Is It Over Already?
I can’t help but sit and ask is it over already? I have been trying and pushing and fighting to continue lives and blogging, however I am so fuckin tired I just can’t do it. I have often pushed to hard I guess when I have energy and am accomplishing things as it does feel good to get shit done like this since I hate missing days.
It’s hard to remember the seemingly endless days I work without sleep most of it and with little food since it made me to tired to continue, and now writing a blog, doing a live and some laundry is about as big a day as I can manage, but for me this isn’t enough. I have been a go getter to long to sit back and do nothing, although going silent at the end of last week wasn’t the coolest shot ever but it needed done as I simply couldn’t keep my eyes open and sadly not from over consuming as I didn’t even get there just woke up tired and didn’t recover from it since and truly don’t know where this round of being dictated will be over or will it end this time? When I see this happening because it does a lot I change how I consume weed in that it’s less always, generally in the morning I wait from between 1 to 2 hours after I get up to have my first rip, and then generally its 4 small bowls stretched over about 2 hours giving every single hit time to set in and see if this is enough or do I need a little more? Generally speaking the 4 is enough and that generally takes me to about 10 am again depending on what time I wake up which as of late has been from 1230am to 430am again among routine not my friend, and the fact it just keeps fucking with me out of the blue is becoming more troublesome each time it happens.

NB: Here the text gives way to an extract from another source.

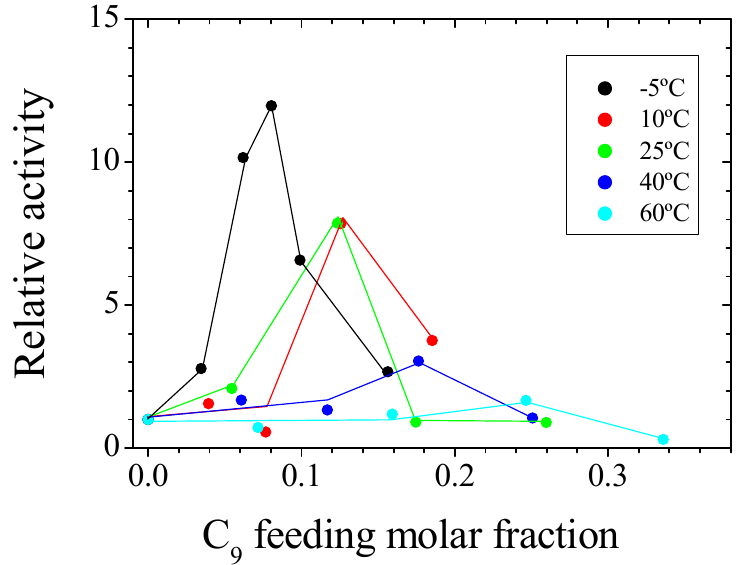
Figure 5. Evolution of relative activities with the C 9 feeding molar fraction. Polymerization runs are distinguished by the colour code inserted.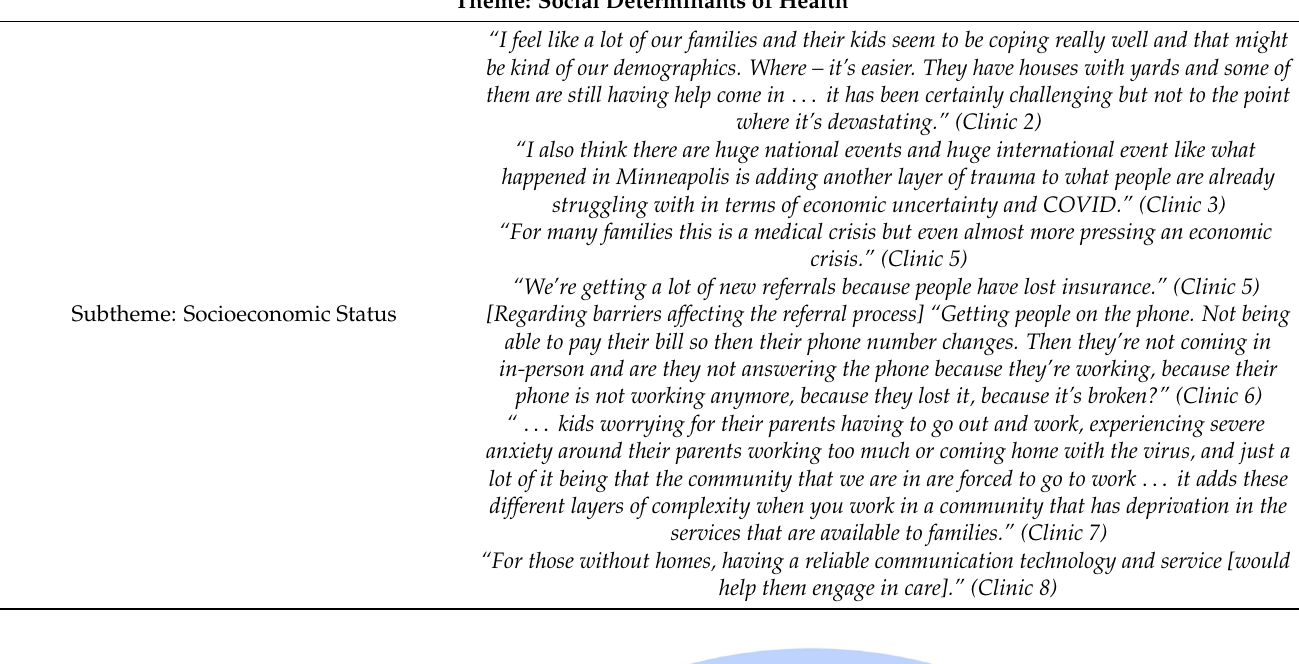
Table 2. Cont. Theme: Social Determinants of Health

This again is the time I would much rather have my face buried in video games avoiding the world, some of it this time I am certain has to do with the overload of bullshit constantly being posted about this Covid and 5g service, also the amount of hate we have seen in so many stories from the poor folks stuck at sea and the Americans online saying “sink them” “kill them” like have we come to this? And after now people should just what, trust the mentality that helping they neighbor is a good thing? Sadly I am now of the mindset if we ain’t cool and shit goes bad best keep driving there’s no help here for you and anyone coming for trouble will absolutely find it and more then they have bargained for this I am certain. This situation has taken someone who already was afraid of the boogeyman and made it 10 times worse, since I like history so much it’s a situation that takes me back to pre WW2 the snitching, the bullying, the name calling, the we are better then you mentality, I promise those of you being so negative aren’t ready for the end, scared that you will lose your precious status in life and people like me will make you our bitches and your money and title mean fuck all, sad that I would rather now become as vile as those I witnessed talking nasty shit, sad that I would ignore a knock on the door and let someone starve instead of helping. In reality I always knew how evil people could be and would be from hoarding toilet paper to beer selfishly not worrying about the best person, I thought people fighting over toys and electronics was the worst however I now know every man for himself. The good thing is that history has taught me much and this lockdown is just the first of more to come for “our own good”, again if stupid and selfish mother fuckers would just well I wouldn’t stay at home either if i wasn’t how I am, but I wouldn’t have hoarded so much shit either no matter what I wouldn’t have lost my HUMANITY.
The fact is we deal with so much paranoia already this makes me want to put all 3 of us under 1 proof after this and make sure we have all the supplies and snare lines we would need for later on in order to sustain ourselves in case, I have zero trust in the government to look after us once the strip us of everything like they just did and will do again, and I guess that’s on bonus of this disease I won’t feel “OK” until we have a few things we have been talking about for the next time this happens. I truly believe I am depressed over this shit everytime you look anywhere lockdown, death, paranoia, lies in some cases all being told to what? Really the numbers don’t support what is happening anywhere and sadly the truth will come out one day after the damage is done, and for me it’s done trust fucking nobody and stockpile your own shit and fuck thy neighbor don’t come knocking in the event of another pandemic as we just simply don’t give a fuck. Never in my life did I think I would be at this point however I am and it’s a result.of knowing just how evil and cancerous us as humans truly are and how it turns into the survival of the fittest and a huge mob mentality which again divides us all which us the easiest way to take total control. I will leave you with this thought for those that either believe or not in the New World Order I seen a speech our premier gave yesterday quoting the Americans in “Together We Stand Divided We Fall” seemed almost ominous as he said it, let that sink the fuck in and I am not a conspiracy guy but something hasn’t smelled right since the jump you decide for you, thank you following along and have a great day, no lives today and we will see when tomorrow gets here but I still plan 9 and 4 hopefully making 1 for sure. Have a great day all.